EDITED: The original values I put for your 123g of IC's were way too high. I apologize.


----------



## macfixer01 (Nov 27, 2013)

I'll defer to GSP's expertise regarding how much gold he can potentially get from those chips. Looking at the photo though it's obvious joubjonn did mean 2mm not 2cm, so the bead really can't be more than a couple grams? I'm hoping for his sake he hasn't thrown anything out yet, since there must still be some gold left behind and waiting to be extracted?


----------



## goldsilverpro (Nov 27, 2013)

If the silicon chip is still stuck, there is still thick gold braze underneath. It can be removed with hot AR. When you can slide the chip around on the base, the gold is all dissolved. The other main point of value on these is the gray colored gunky looking ring of solder underneath the lid and around the perimeter of the lid. It's 80% gold that must be dissolved in AR. Like Max said, I hope you didn't throw anything away. Probably, 60-70% of the value on these are in the solder or braze in these 2 areas. In AR, the gold underneath the chip will be the last thing to dissolve.


----------



## joubjonn (Dec 1, 2013)

WOW i had no idea those were that filled up with gold

what i did is smash them all to get the lids out and then put all of it in nitric/water let that dissolve then i filtered and rinsed. i kept the nitric/water solution and im using copper to cement whatever was in that. the ceramic bits were then removed. i put only the gold pieces that were left and made some AR and got that little bit of gold in the pic above.

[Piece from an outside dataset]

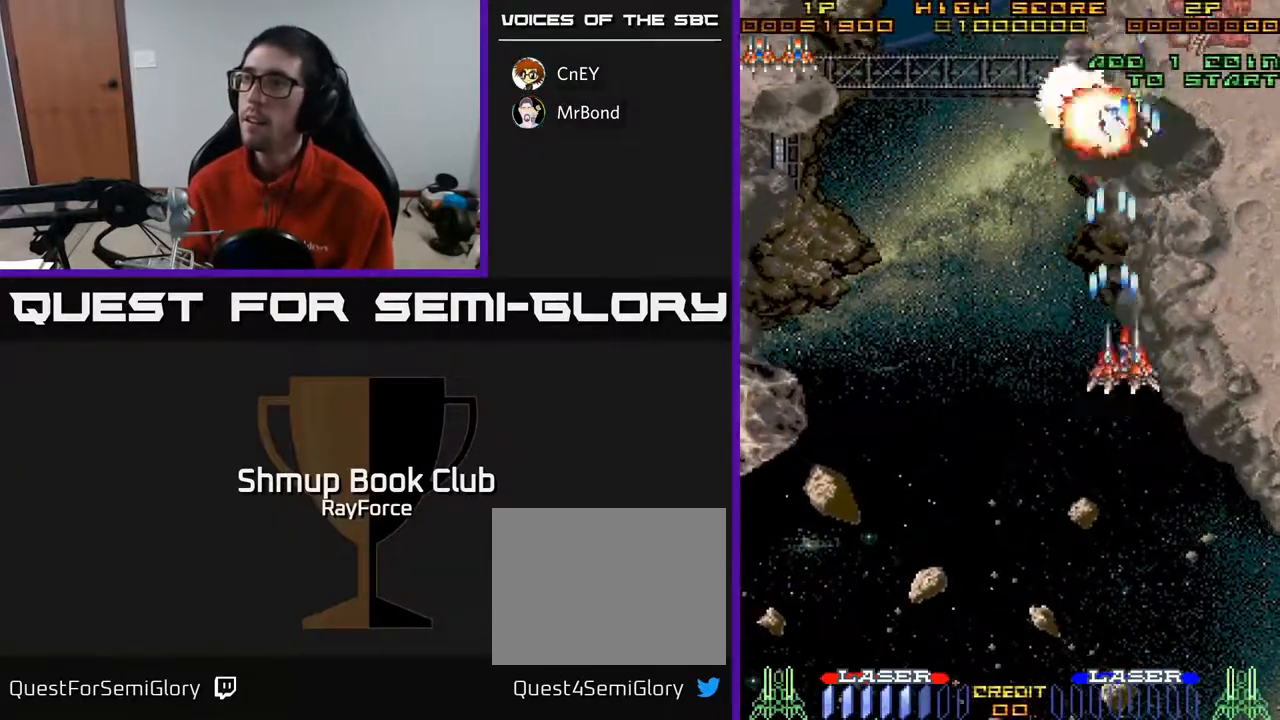
{"buttons": ["A", "DPAD_RIGHT"], "right_stick": "center", "events": [[483, "DPAD_UP", "up"]]}
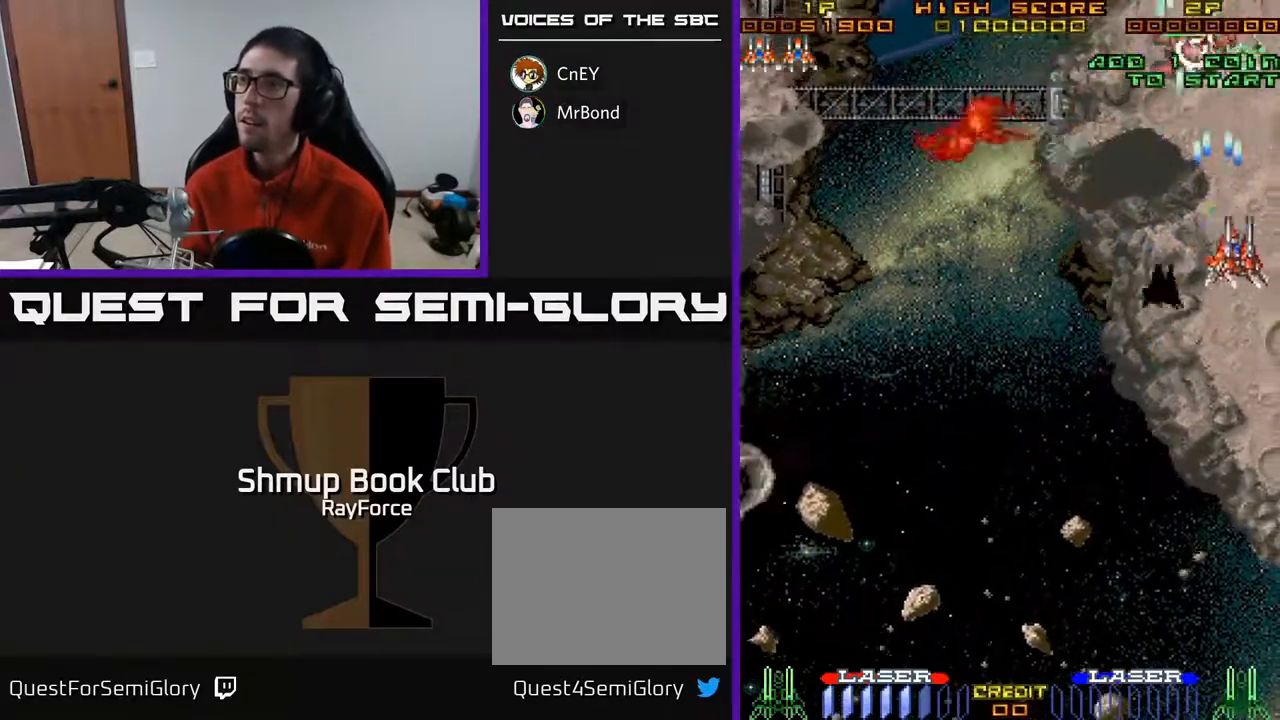
{"buttons": ["A", "DPAD_UP", "DPAD_LEFT"], "right_stick": "center", "events": [[17, "DPAD_DOWN", "down"], [133, "DPAD_RIGHT", "up"], [183, "DPAD_LEFT", "down"], [217, "DPAD_DOWN", "up"], [283, "DPAD_UP", "down"]]}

i still have everything. should i smash the ceramics up some more? before i knew about all this i probably threw away a couple pounds of those at work. it was from an old project that happened like 15 years ago and we tossed so much good stuff, not just those IC's. i have bad dreams about it.

i also have these mosfet transistors. they look real nice with gold. IRFM460, however the data sheet mentions they have beryllium in them and should not be placed in acid. so those are out


----------



## goldsilverpro (Dec 1, 2013)

joubjonn,

Note my edit in my first post above. You should get 2.5g from the IC's instead of 10g. Sorry. I have no idea where my head was when I wrote it.


----------



## necromancer (Dec 1, 2013)

Great job for your first go, I have 177grams of those ics will wait till summer weather to cook them up.

Nice to see that your doing so well on your first try


----------